Directions for this task:
Each record needs to be echoed exactly; can you do that?

Collected data:
# # # # # # #
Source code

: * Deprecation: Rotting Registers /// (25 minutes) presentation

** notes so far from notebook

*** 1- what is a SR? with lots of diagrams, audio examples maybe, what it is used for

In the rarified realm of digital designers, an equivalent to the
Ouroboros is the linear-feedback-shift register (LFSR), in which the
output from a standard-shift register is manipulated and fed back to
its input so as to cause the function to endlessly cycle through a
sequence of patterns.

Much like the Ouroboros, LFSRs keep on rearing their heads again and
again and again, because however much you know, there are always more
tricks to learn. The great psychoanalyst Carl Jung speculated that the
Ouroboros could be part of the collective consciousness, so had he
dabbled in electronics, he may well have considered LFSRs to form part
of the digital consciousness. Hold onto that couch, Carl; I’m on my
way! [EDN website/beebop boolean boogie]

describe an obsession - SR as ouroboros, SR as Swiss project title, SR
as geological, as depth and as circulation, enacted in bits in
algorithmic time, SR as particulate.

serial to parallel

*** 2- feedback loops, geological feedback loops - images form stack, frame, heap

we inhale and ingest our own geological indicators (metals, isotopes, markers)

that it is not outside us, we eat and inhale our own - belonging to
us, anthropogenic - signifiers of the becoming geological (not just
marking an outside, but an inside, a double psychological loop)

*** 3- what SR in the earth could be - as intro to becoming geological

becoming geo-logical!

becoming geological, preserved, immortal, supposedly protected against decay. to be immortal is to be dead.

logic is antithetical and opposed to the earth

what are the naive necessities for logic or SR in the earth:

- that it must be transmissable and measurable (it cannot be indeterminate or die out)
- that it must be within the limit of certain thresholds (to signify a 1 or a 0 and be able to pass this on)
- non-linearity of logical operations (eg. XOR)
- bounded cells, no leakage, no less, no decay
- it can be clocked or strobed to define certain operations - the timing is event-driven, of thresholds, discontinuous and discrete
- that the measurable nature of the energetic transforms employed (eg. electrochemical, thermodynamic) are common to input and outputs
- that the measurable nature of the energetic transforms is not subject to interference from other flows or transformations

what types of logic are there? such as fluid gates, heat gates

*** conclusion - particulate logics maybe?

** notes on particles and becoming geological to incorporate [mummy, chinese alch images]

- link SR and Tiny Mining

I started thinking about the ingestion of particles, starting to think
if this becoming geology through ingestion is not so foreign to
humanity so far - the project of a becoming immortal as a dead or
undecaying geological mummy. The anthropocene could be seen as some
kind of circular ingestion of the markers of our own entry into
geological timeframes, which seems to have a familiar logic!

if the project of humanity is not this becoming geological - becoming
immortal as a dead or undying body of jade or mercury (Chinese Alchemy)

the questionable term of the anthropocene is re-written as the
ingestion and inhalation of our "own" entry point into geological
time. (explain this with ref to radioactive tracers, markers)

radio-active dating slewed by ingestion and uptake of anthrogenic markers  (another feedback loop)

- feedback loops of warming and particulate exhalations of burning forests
# # # # # # #
Solution below:
Source code

: * Deprecation: Rotting Registers /// (25 minutes) presentation

** notes so far from notebook

*** 1- what is a SR? with lots of diagrams, audio examples maybe, what it is used for

In the rarified realm of digital designers, an equivalent to the
Ouroboros is the linear-feedback-shift register (LFSR), in which the
output from a standard-shift register is manipulated and fed back to
its input so as to cause the function to endlessly cycle through a
sequence of patterns.

Much like the Ouroboros, LFSRs keep on rearing their heads again and
again and again, because however much you know, there are always more
tricks to learn. The great psychoanalyst Carl Jung speculated that the
Ouroboros could be part of the collective consciousness, so had he
dabbled in electronics, he may well have considered LFSRs to form part
of the digital consciousness. Hold onto that couch, Carl; I’m on my
way! [EDN website/beebop boolean boogie]

describe an obsession - SR as ouroboros, SR as Swiss project title, SR
as geological, as depth and as circulation, enacted in bits in
algorithmic time, SR as particulate.

serial to parallel

*** 2- feedback loops, geological feedback loops - images form stack, frame, heap

we inhale and ingest our own geological indicators (metals, isotopes, markers)

that it is not outside us, we eat and inhale our own - belonging to
us, anthropogenic - signifiers of the becoming geological (not just
marking an outside, but an inside, a double psychological loop)

*** 3- what SR in the earth could be - as intro to becoming geological

becoming geo-logical!

becoming geological, preserved, immortal, supposedly protected against decay. to be immortal is to be dead.

logic is antithetical and opposed to the earth

what are the naive necessities for logic or SR in the earth:

- that it must be transmissable and measurable (it cannot be indeterminate or die out)
- that it must be within the limit of certain thresholds (to signify a 1 or a 0 and be able to pass this on)
- non-linearity of logical operations (eg. XOR)
- bounded cells, no leakage, no less, no decay
- it can be clocked or strobed to define certain operations - the timing is event-driven, of thresholds, discontinuous and discrete
- that the measurable nature of the energetic transforms employed (eg. electrochemical, thermodynamic) are common to input and outputs
- that the measurable nature of the energetic transforms is not subject to interference from other flows or transformations

what types of logic are there? such as fluid gates, heat gates

*** conclusion - particulate logics maybe?

** notes on particles and becoming geological to incorporate [mummy, chinese alch images]

- link SR and Tiny Mining

I started thinking about the ingestion of particles, starting to think
if this becoming geology through ingestion is not so foreign to
humanity so far - the project of a becoming immortal as a dead or
undecaying geological mummy. The anthropocene could be seen as some
kind of circular ingestion of the markers of our own entry into
geological timeframes, which seems to have a familiar logic!

if the project of humanity is not this becoming geological - becoming
immortal as a dead or undying body of jade or mercury (Chinese Alchemy)

the questionable term of the anthropocene is re-written as the
ingestion and inhalation of our "own" entry point into geological
time. (explain this with ref to radioactive tracers, markers)

radio-active dating slewed by ingestion and uptake of anthrogenic markers  (another feedback loop)

- feedback loops of warming and particulate exhalations of burning forests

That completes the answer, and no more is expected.